SECOND REGULAR SESSION
HOUSE BILL NO. 2265
94TH GENERAL ASSEMBLY
INTRODUCED BY REPRESENTATIVES GRISAMORE (Sponsor), PRATT, SCHARNHORST, SCHIEFFER, OXFORD, MEINERS, DOUGHERTY AND ROORDA (Co-sponsors).
Read 1st time February 26, 2008 and copies ordered printed.
D. ADAM CRUMBLISS, Chief Clerk
To amend chapter 376, RSMo, by adding thereto one new section relating to health insurance coverage for autism spectrum disorder.
Be it enacted by the General Assembly of the state of Missouri, as follows:
Section A. Chapter 376, RSMo, is amended by adding thereto one new section, to be known as section 376.1221, to read as follows:
376.1221. 1. Each health carrier or health benefit plan that offers or issues health benefit plans which are delivered, issued for delivery, continued, or renewed in this state on or after January 1, 2009, shall include coverage for their members for the treatment of autism spectrum disorder.
2. (1) Coverage under this section is limited to treatment that is prescribed by the insured's treating physician in accordance with a treatment plan. With regards to a health benefit plan, an insurer shall not deny or refuse to issue coverage on, refuse to contract with, or refuse to renew or refuse to reissue or otherwise terminate or restrict coverage on an individual solely because the individual is diagnosed with autism spectrum disorder.
(2) The coverage required under subdivision (1) of this subsection shall not be subject to dollar limits, deductibles, or coinsurance provisions that are less favorable to an insured than the dollar limits, deductibles, or coinsurance provisions that apply to physical illness generally under the health benefit plan, except as otherwise provided for in subdivision (4) of this subsection. However, the coverage required under subdivision (1) of this subsection may be subject to other general exclusions and limitations of the health benefit plan, including but not limited to coordination of benefits, participating provider requirements, restrictions on services provided by family or household members, utilization review of health care services including review of medical necessity, case management, and other managed care provisions.
(3) The treatment plan required under subdivision (1) of this subsection shall include all elements necessary for the health benefit plan to appropriately pay claims. Such elements include but are not limited to a diagnosis, proposed treatment by type, frequency, and duration of treatment, the anticipated outcomes stated as goals, the frequency by which the treatment plan will be updated, and the treating physician's signature. The health benefit plan may only request an updated treatment plan once every six months from the treating physician to review medical necessity, unless the health benefit plan and the treating physician agree that a more frequent review is necessary due to emerging clinical circumstances.
(4) To be eligible for benefits and coverage under this section, an individual shall be diagnosed with autism spectrum disorder at age eight or younger. The benefits and coverage provided under this section shall be provided to any eligible person less than sixteen years of age. Coverage for behavioral therapy is subject to a fifty thousand dollar maximum benefit per year. Beginning one year after the effective date of this section, such maximum benefit shall be adjusted annually on January first of each calendar year to reflect any change from the previous year in the current Consumer Price Index for All Urban Consumers, as published by the United States Department of Labor's Bureau of Labor Statistics.

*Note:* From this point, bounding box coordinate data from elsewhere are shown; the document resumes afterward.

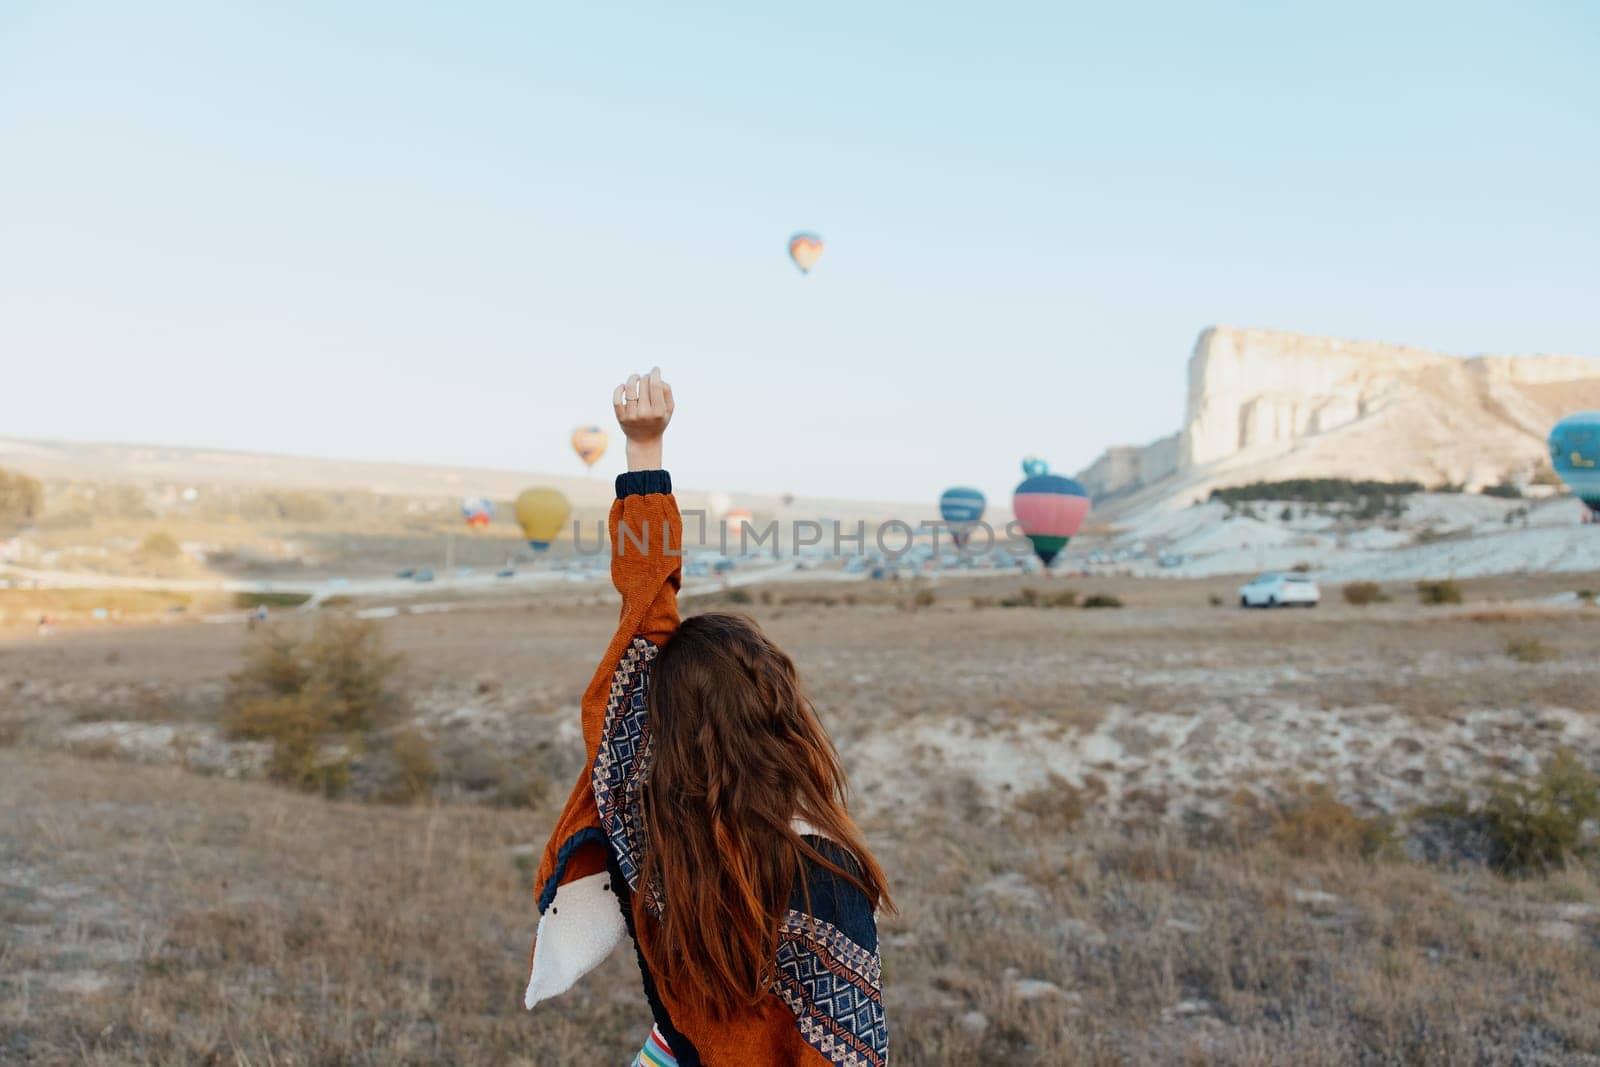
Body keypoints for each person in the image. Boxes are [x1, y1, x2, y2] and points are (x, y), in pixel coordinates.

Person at [525, 368, 892, 1066]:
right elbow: (847, 1053)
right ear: (779, 715)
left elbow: (645, 602)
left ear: (659, 711)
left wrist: (644, 453)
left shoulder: (639, 810)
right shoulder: (820, 870)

2. For the purposes of this section, the following terms shall mean:
(1) "Autism spectrum disorder", one of the following disorders as defined in the most recent edition of the Diagnostic and Statistical Manual of Mental Disorders of the American Psychiatric Association:
(a) Autistic disorder;
(b) Asperger's syndrome;
(c) Pervasive developmental disorder - not otherwise specified;
(2) "Health benefit plan", the same meaning as such term is defined in section 376.1350;
(3) "Health carrier", the same meaning as such term is defined in section 376.1350.
3. The provisions of this section shall not apply to a supplemental insurance policy, including a life care contract, accident-only policy, specified disease policy, hospital policy providing a fixed daily benefit only, Medicare supplement policy, long-term care policy, short-term major medical policy of six months or less duration, or any other supplemental policy.